* [YOUR ASSIGNMENT] Look through the listing for the string "WebFlux" and copy out every line that holds it.

§

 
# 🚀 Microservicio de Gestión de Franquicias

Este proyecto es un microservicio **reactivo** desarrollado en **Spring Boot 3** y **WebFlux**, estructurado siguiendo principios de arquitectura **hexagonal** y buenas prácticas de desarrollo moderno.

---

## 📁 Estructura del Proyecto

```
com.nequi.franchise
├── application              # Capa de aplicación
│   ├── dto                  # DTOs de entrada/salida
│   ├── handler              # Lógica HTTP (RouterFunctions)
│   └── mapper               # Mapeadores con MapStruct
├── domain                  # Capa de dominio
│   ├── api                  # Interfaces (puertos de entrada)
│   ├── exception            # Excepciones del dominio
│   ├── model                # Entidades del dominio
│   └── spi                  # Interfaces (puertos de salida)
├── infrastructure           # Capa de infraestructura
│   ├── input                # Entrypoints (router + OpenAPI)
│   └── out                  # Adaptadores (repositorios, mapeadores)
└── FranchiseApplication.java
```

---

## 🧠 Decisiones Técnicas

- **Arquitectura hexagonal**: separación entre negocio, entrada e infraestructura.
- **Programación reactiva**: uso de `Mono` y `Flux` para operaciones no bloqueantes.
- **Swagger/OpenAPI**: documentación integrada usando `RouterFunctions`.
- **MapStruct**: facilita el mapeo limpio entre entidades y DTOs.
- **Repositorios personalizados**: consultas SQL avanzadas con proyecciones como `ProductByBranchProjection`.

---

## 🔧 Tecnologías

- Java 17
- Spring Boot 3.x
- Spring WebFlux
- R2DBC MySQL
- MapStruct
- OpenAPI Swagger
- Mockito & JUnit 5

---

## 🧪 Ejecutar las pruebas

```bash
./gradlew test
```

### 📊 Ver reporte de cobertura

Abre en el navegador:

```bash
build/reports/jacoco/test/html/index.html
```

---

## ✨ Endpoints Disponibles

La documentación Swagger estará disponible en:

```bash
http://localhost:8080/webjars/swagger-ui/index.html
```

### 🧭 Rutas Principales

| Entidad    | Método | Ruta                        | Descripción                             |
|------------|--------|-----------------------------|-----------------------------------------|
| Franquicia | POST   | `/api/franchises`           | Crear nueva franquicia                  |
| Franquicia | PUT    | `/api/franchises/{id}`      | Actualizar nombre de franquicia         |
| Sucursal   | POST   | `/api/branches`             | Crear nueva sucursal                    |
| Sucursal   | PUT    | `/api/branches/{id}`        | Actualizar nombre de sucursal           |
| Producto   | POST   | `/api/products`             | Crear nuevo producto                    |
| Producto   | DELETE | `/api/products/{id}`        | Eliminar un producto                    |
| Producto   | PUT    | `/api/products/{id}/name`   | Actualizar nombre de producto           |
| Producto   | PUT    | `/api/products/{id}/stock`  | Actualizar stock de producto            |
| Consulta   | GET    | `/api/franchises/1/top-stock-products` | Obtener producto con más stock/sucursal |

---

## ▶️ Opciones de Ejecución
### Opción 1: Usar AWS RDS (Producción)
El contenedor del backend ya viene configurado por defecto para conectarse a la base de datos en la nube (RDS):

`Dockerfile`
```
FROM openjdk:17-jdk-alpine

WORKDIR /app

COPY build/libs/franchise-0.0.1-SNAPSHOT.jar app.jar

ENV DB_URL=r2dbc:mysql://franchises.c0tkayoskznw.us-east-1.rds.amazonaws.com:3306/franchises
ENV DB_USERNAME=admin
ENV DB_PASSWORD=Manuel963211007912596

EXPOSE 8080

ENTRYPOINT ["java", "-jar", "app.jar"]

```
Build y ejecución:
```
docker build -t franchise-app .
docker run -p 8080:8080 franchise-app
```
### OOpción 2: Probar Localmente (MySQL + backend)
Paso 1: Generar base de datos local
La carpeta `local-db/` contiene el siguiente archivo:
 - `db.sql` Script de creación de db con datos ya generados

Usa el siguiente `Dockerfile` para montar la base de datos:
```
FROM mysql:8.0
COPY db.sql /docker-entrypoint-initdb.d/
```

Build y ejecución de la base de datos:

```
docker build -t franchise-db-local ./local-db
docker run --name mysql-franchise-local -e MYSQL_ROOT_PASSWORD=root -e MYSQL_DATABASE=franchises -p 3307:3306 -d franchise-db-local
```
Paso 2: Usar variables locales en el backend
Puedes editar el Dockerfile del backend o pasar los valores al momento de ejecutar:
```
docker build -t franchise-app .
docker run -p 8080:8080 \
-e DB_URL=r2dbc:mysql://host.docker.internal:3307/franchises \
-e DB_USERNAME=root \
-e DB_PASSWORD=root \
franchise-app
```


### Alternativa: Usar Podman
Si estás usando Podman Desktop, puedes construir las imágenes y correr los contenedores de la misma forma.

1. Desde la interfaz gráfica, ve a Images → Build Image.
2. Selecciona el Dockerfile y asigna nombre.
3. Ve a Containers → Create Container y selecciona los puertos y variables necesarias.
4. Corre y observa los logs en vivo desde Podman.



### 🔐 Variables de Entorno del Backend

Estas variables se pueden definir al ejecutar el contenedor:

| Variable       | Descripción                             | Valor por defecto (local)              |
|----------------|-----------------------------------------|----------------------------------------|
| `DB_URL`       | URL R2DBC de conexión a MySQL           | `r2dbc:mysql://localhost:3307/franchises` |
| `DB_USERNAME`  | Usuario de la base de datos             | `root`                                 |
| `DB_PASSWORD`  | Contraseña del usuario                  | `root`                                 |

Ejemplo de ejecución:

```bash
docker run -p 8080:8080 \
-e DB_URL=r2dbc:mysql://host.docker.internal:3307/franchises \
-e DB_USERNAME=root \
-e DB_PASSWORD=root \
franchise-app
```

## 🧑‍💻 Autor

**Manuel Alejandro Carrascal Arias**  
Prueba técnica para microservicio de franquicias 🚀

§

* [TASK OUTPUT]
Este proyecto es un microservicio **reactivo** desarrollado en **Spring Boot 3** y **WebFlux**, estructurado siguiendo principios de arquitectura **hexagonal** y buenas prácticas de desarrollo moderno.
- Spring WebFlux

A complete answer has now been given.